Should TEP provide power to Mexico as they propose, it would necessitate using resources (fuel, water, air emissions) from the United States, in order supply a foreign country with power. Thus, a corporation will profit from the use of US natural resources and impact our air quality. One corporation should not profit against the will of the people at the expense of the environment (which in this case includes our Coronado National Forest). If we look at the biggest companies from the industrial era, most have made their fortunes off America’s natural resources. Whether it was land grants to the railroads; mining claims on government owned land, or oil drilling in environmentally-sensitive areas. This process continues today, and is demonstrated in the fact that TEP can propose transmission line routes all over the map and then it becomes the annoying and unfair burden of the American citizen, to repeal or modify these damaging proposals. Industry access to America’s natural resources is treated by corporations, more like a ‘right’, than a ‘privilege’. This is because industry, over the years, has guided the pen of government legislation. The result is a pro-industry maze of laws, designed to wear-down the American citizen who tries to understand these laws, make changes and defend private property and public lands.

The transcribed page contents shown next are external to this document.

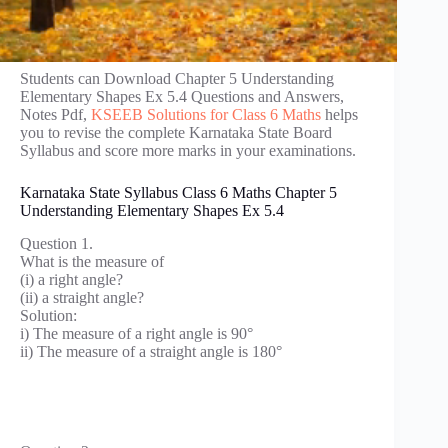
Students can Download Chapter 5 Understanding
Elementary Shapes Ex 5.4 Questions and Answers,
Notes Pdf,
KSEEB Solutions for Class 6 Maths
helps
you to revise the complete Karnataka State Board
Syllabus and score more marks in your examinations.
Karnataka State Syllabus Class 6 Maths Chapter 5
Understanding Elementary Shapes Ex 5.4
Question 1.
What is the measure of
(i) a right angle?
(ii) a straight angle?
Solution:
i) The measure of a right angle is 90°
ii) The measure of a straight angle is 180°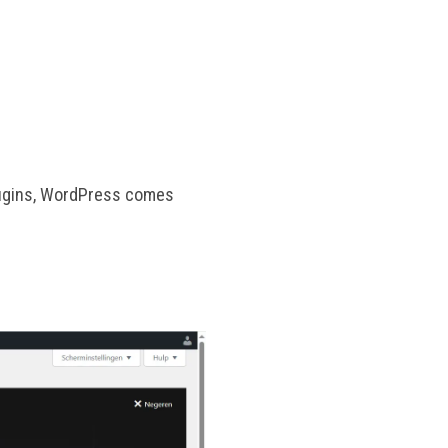
plugins, WordPress comes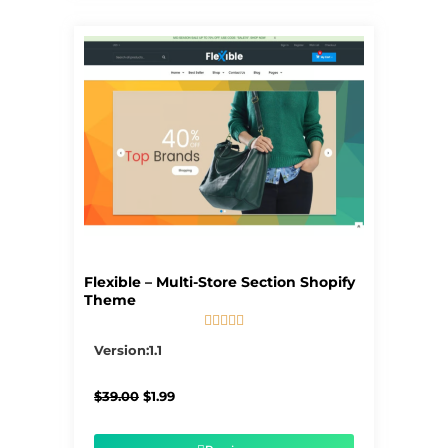
Flexible – Multi-Store Section Shopify
Theme





5/5
Version:1.1
Original
Current
$
39.00
$
1.99
price
price
was:
is:
$39.00.
$1.99.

Again; the current administration is now working to enact laws that restrict or remove public participation on these issues.

Many of the corporate officers that dream-up these projects (like building power lines), usually cash-in their chips and move-on, by the time these projects go online. Like professional stock traders, they buy on the rumor and sell on the news. It will be the people living around these power lines, or hiking in the spoiled forest areas that will have to live with the snap-crackle-and-pop, where they hoped would be silence. Back-country photographs will be marred by towers. Those who hiked the day to get-away will come across these power lines in the national forest and be sadly reminded that places of solitude are not respected.

The DOE, US Forest Service, and Bureau of Land Management’s decision should be evident and clear: And that is to vote “No-Action” and reject the “Western Route.” The reason is simple: There are many other economically viable alternatives to provide backup power to Nogales and other more environmentally-friendly energy alternatives available. With regards to transmission lines into Mexico, TEP (a publicly-traded company) should not expect its rate-payers to finance high-risk explorations into foreign energy markets. TEP should not be allowed to profit at the expense of the public’s Coronado National Forest, simply to boost its stock price to satisfy shareholders. Further, the Mexican government has not even committed to any level of participation to this international interconnect concept.

We the American people really have no idea what’s going on nationwide with our energy and electrical systems. Vice President Dick Cheney has never released the documents containing backroom dealings behind the administration’s current National Energy Policy (even though at least three district and/or federal courts have ordered him to do so.) Also Energy Secretary Spencer Abraham has declared that investigation results into the cause of the recent blackouts in the northeast will be kept secret from the public. This is unprecedented and unconstitutional. Energy issues are directly related to the United States being involved in wars, and energy is the cornerstone of our foreign policy which comes back to haunt us in the form of terrorism.

Many citizens have expressed a sense that Washington’s decisions and actions on America’s energy future, are unfolding too fast; that there is no coherent plan; and the impact on future generations is not being considered. It is like someone else has hijacked our future. Whose dream are we living anyway?